Design and expression of fusion protein consists of HBsAg and Polyepitope of HCV as an HCV potential vaccine


1 Department of Biology, Islamic Azad University, Tonekabon Branch, Tonekabon, Iran

2 Department of Genetics, Faculty of Medicine, Isfahan University of Medical Sciences, Isfahan, Iran

3 Department of Hepatitis and AIDS, Pasteur Institute of Iran, Tehran, Iran

4 Department Of Rabies, Pasteur Institute of Iran, Tehran, Iran

5 Department Of Rabies, Pasteur Institute of Iran; Department of Immunology, School of Medicine, Tehran University of Medical Sciences, Tehran, Iran

6 Department Of Molecular Medicine, Pasteur Institute of Iran, Tehran, Iran


Background: Hepatitis C virus (HCV) infection is a serious public health threat worldwide. Cellular immune responses, especially cytotoxic T-lymphocytes (CTLs), play a critical role in immune response toward the HCV clearance. Since polytope vaccines have the ability to stimulate the cellular immunity, a recombinant fusion protein was developed in this study.
Materials and Methods: The designed fusion protein is composed of hepatitis B surface antigen (HBsAg), as an immunocarrier, fused to an HCV polytope sequence. The polytope containing five immunogenic epitopes of HCV was designed to induce specific CTL responses. The construct was cloned into the pET-28a, and its expression was investigated in BL21 (DE3), BL21 pLysS, BL21 pLysE, and BL21 AI Escherichia coli strains using 12% gel sodium dodecyl sulfate-polyacrylamide gel electrophoresis.

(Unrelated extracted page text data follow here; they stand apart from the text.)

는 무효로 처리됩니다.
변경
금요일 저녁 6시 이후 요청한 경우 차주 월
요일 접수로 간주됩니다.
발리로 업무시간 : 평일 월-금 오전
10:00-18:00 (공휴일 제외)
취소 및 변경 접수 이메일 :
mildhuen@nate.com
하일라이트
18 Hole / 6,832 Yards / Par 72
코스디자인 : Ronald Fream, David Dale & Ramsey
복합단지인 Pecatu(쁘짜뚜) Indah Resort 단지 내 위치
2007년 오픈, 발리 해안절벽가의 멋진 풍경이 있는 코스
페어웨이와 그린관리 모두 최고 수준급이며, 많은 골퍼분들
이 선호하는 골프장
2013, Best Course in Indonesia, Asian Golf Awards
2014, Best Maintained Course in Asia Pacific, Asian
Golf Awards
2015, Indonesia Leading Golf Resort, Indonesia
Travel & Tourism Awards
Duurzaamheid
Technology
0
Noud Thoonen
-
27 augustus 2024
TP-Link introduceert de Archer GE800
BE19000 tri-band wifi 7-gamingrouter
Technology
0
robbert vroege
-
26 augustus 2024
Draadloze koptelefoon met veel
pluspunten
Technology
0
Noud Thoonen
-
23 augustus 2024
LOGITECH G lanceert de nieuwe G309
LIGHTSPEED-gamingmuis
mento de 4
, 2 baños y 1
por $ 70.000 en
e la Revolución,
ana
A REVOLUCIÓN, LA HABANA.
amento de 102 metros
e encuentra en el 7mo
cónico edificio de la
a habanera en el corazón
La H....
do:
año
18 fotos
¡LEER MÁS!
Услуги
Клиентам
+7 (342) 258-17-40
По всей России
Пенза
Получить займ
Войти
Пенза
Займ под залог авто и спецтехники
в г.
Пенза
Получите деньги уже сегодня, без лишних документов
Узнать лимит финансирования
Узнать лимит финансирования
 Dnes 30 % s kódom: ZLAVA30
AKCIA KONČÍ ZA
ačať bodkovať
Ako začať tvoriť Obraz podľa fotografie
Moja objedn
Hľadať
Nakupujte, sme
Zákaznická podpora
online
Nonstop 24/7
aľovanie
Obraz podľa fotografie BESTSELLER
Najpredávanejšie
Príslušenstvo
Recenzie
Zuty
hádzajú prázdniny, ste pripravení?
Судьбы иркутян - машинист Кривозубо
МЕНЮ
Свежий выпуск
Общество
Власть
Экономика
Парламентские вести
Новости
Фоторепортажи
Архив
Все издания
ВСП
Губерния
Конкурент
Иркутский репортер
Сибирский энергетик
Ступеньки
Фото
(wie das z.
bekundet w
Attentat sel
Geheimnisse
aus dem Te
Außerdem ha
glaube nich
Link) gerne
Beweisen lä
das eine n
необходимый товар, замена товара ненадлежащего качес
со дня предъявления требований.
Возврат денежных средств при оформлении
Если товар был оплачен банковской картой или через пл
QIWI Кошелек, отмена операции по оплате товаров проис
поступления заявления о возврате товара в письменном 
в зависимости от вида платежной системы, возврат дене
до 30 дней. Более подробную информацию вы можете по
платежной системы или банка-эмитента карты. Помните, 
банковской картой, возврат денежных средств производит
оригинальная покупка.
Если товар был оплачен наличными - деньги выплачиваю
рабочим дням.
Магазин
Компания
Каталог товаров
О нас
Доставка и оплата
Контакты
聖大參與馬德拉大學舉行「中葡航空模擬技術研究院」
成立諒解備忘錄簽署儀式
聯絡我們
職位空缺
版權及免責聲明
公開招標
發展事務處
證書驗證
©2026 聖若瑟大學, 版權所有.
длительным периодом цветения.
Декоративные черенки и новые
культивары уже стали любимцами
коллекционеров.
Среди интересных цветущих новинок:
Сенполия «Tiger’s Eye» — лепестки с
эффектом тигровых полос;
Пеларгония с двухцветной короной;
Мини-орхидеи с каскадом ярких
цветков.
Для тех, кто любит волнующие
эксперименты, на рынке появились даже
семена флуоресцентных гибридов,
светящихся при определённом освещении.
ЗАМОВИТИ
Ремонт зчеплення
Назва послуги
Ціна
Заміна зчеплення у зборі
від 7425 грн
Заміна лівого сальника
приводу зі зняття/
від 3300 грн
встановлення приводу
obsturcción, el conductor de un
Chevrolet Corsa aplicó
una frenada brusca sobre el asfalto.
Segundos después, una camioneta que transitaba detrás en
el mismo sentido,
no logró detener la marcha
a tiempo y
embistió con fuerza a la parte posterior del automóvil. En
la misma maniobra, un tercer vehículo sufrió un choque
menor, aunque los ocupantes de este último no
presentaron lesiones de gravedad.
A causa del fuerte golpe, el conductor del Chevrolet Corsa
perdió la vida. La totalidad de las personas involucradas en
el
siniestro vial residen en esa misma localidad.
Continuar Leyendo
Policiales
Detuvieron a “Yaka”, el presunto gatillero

Finally, the identity of expressed fusion protein was confirmed by Western blotting using anti-His monoclonal antibody and affinity chromatography was applied to purify the expressed protein.
Results: The accuracy of the construct was confirmed by restriction map analysis and sequencing. The transformation of the construct into the BL21 (DE3), pLysS, and pLysE E. coli strains did not lead to any expression. The fusion protein was found to be toxic for E. coli DE3. By applying two steps inhibition, the fusion protein was successfully expressed in BL21 (AI) E. coli strain.
Conclusion: The HBsAg-polytope fusion protein expressed in this study can be further evaluated for its immunogenicity in animal models.